Il 18 ottobre scorso Guglielmo Epifani ha saldato il suo debito con Sergio Cofferati.
Da ora in poi le decisioni che assume ed assumerà la Cgil verranno scritte nel curriculum del neo-segretario. Nessuno pretende che Epifani compia dei miracoli e sia tanto bravo da far decantare, così in breve, una situazione blindata dal suo autorevole predecessore. Ci auguravamo che i toni garbati nei confronti degli ex partner preludessero ad una revisione strategica profonda della Cgil, nella consapevolezza che l'unità è indispensabile se il sindacato intende svolgere il proprio ruolo nel difficile momento che attraversa il paese. Per ora, tuttavia, il "giovane Werther", come lo chiamano gli amici, ha dato un colpo al cerchio e uno alla botte. A volte ha sbandierato l'identità della Cgil (nel caso della delirante piattaforma contrattuale separata della Fiom), in altre non ha respinto l'intesa possibile con Cisl e Uil (come nel caso Fiat). Speriamo che, col tempo, il neo segretario prenda coraggio e si ravveda del tutto. Se avesse ancora qualche dubbio, Epifani dovrebbe rileggere e meditare sulle seguenti parole: "Ma il collante essenziale resta l'unità. E' legittimo, in una situazione così degenerata, essere increduli e scettici, ma io non vedo in che modo la partecipazione democratica più autentica possa essere avvantaggiata da una divisione crescente del movimento sindacale, quindi da un indebolimento sostanziale delle possibilità di azione e di conquista dei lavoratori nelle fabbriche e nella società. E' difficile, ma bisogna sapere che, se non si riesce, si va indietro non solo sul fronte delle condizioni dei lavoratori, ma anche, sull'altro non meno essenziale, delle prospettive politiche del nostro paese".
Si tratta del brano di un'intervista rilasciata da Luciano Lama ai tempi dei gravi contrasti, con Cisl e Uil, sulla scala mobile, all'inizio degli anni 80. Il leader storico della Confederazione descriveva così la sua Cgil: "Il sindacato dell'unità, perché senza unità perderebbe la sua forza.

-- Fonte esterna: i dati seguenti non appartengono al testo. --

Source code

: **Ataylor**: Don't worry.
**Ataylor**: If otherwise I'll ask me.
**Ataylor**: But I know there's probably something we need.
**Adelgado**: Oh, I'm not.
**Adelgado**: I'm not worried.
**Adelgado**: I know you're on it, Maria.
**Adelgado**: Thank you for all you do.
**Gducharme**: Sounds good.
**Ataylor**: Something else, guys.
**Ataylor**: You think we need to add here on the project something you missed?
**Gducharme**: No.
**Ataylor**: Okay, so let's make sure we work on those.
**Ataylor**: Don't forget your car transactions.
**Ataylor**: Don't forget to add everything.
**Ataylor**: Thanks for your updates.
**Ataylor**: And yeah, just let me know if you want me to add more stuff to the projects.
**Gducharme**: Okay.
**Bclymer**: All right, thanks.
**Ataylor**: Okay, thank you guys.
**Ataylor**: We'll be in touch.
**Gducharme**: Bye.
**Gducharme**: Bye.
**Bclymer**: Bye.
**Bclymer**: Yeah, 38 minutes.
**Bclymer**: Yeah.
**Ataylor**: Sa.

Il sindacato dei lavoratori, perché senza o contro i lavoratori perderebbe la sua credibilità: i due elementi sono inscindibili e valgono per tutti". Questa cultura sembra essere perduta. Viene preferita la rivendicazione orgogliosa della propria identità, come se ogni onesto compromesso - che da sempre è il sale della politica - fosse un cedimento. Come se il dialogo con le altre forze sociali comportasse una rinuncia del sindacato ai propri valori, agitati invece come un clava all'indirizzo degli altri. Era ancora Lama (poco prima di lasciare la Cgil nel 1986) ad affermare che "l'unità di classe è indispensabile, ma una strategia di cambiamento sollecita alleanze ben più vaste nell'intera arena sociale e politica.
In questo senso, il "patto del lavoro" da solo non basta. Il "patto tra produttori" non lo sostituisce né vi si sovrappone; anzi ne è la naturale proiezione".
Verrebbe, allora, da domandarsi cosa distingue il Patto per l'Italia (contro il quale la Cgil ha scioperato) da quell'intesa tra produttori che ossessionava Luciano Lama.